1 marca 2011 r. w 60. rocznicę stracenia w warszawskim więzieniu przy ul. Rakowieckiej siedmiu członków IV Komendy Zrzeszenia „Wolność i Niezawisłość” – Łukasza Cieplińskiego, Mieczysława Kawalca, Józefa Batorego, Adama Lazarowicza, Franciszka Błażeja, Karola Chmiela i Józefa Rzepki – obchodziliśmy po raz pierwszy Narodowy Dzień Pamięci Żołnierzy Wyklętych.
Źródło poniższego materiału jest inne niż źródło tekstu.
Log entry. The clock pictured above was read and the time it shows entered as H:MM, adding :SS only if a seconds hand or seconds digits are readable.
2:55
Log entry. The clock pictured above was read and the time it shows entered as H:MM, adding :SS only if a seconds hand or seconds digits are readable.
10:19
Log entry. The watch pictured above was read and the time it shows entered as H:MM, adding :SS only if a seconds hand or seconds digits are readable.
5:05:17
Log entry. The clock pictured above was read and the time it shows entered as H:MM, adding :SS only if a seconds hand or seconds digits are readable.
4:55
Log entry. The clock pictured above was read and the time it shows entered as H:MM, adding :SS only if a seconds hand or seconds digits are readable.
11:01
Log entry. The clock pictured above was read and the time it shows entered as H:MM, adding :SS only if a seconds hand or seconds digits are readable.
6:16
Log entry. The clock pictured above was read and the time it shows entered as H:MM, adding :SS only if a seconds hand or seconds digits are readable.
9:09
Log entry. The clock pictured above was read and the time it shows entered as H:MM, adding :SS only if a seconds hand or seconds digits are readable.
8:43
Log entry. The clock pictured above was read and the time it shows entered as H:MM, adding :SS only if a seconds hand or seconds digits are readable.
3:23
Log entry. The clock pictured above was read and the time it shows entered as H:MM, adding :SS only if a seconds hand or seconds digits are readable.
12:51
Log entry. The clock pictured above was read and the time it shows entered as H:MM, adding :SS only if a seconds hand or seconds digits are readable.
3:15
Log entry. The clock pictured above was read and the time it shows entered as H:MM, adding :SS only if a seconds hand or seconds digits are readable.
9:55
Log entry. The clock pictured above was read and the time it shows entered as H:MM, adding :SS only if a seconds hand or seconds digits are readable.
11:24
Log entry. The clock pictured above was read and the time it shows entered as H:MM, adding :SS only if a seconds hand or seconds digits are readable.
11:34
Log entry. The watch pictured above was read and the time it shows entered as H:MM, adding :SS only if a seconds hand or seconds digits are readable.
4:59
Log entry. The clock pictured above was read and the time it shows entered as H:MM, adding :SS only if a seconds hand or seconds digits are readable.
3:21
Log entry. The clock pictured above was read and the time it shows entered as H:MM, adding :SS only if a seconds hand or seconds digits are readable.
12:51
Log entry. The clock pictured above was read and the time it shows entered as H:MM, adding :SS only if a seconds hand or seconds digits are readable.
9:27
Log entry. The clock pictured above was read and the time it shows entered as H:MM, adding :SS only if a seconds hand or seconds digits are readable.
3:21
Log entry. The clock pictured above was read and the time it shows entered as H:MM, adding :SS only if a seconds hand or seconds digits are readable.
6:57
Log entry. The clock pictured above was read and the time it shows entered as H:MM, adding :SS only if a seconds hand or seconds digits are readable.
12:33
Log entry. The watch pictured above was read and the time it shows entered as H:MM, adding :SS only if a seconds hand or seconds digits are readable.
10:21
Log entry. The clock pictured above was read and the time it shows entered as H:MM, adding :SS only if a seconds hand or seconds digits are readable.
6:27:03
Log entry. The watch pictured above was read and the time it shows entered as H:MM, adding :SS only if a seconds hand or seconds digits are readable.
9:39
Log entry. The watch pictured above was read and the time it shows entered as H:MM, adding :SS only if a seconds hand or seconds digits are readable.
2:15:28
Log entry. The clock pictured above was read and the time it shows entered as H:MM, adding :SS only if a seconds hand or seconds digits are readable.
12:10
Przywódcy ci tworzyli ostatnią ogólnopolską organizację stworzoną celem „Walki o Wolność i Niezawisłość Polski z nową sowiecką okupacją”.
„Zaplute karły reakcji”
Mianem „żołnierzy wyklętych” określamy bohaterów, którzy po zajęciu Polski przez wypierającą Niemców Armię Czerwoną pozostali wierni przysiędze walki o niepodległość Ojczyzny. Większość z tych, którzy w ramach struktur Polskiego Państwa Podziemnego walczyli z niemieckim okupantem, po wejściu Sowietów zapłaciła za to wysoką cenę. Od aresztowań i tortur, przez pokazowe procesy, po zesłanie do łagrów i skrytobójczą śmierć. Wszystkim nowy okupant odebrał dobre imię, określając już nie „polskimi bandytami”, a mianem „zdrajców”, „faszystowsko-hitlerowskich zbrodniarzy”, „zaplutych karłów reakcji”.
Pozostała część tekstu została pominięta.